> TASK GOAL: For the word "knee", count the lines below that contain it. Give the number alone.

________________

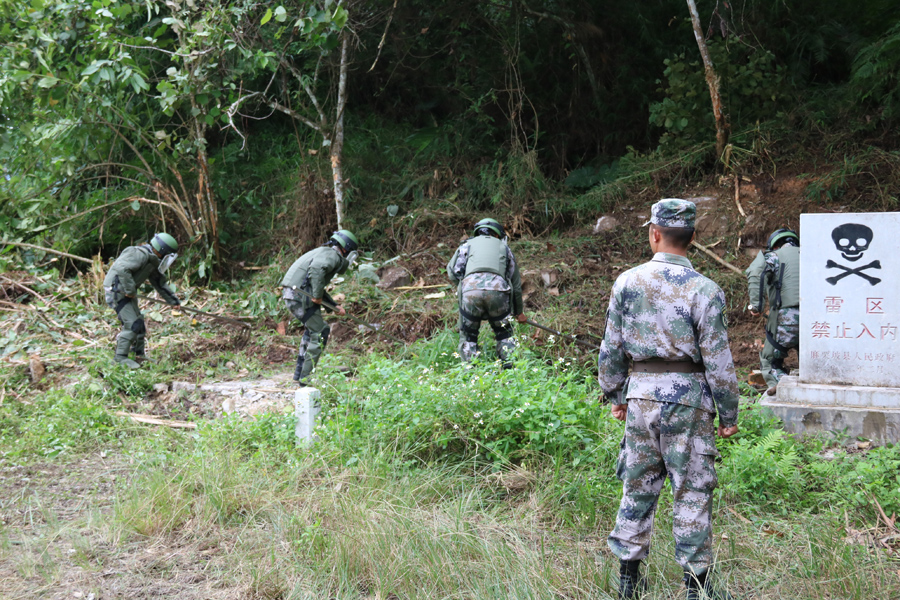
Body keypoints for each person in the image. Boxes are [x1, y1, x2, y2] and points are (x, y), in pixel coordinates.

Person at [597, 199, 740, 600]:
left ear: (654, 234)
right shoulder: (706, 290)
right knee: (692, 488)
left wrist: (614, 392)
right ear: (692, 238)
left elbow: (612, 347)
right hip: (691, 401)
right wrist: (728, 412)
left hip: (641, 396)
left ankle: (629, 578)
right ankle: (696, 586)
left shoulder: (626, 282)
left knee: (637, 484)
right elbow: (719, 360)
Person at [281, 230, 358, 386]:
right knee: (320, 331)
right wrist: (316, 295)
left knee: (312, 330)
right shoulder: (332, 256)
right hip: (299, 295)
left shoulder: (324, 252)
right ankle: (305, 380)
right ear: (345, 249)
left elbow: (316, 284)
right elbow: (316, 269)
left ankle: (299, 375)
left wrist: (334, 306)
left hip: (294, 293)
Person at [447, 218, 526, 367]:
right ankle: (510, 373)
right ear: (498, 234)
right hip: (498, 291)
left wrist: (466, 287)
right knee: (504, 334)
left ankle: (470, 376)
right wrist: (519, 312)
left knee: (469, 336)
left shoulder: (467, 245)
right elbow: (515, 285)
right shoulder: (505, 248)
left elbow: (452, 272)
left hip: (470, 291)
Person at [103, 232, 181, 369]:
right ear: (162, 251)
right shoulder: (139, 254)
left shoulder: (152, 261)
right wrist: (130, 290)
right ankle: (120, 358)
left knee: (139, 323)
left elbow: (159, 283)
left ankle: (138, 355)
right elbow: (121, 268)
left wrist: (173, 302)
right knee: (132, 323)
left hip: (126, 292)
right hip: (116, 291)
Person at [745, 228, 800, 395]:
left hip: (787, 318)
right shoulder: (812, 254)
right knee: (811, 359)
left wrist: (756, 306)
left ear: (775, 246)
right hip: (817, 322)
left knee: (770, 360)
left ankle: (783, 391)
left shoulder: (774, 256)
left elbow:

________________

> ANSWER TO THIS TASK: 10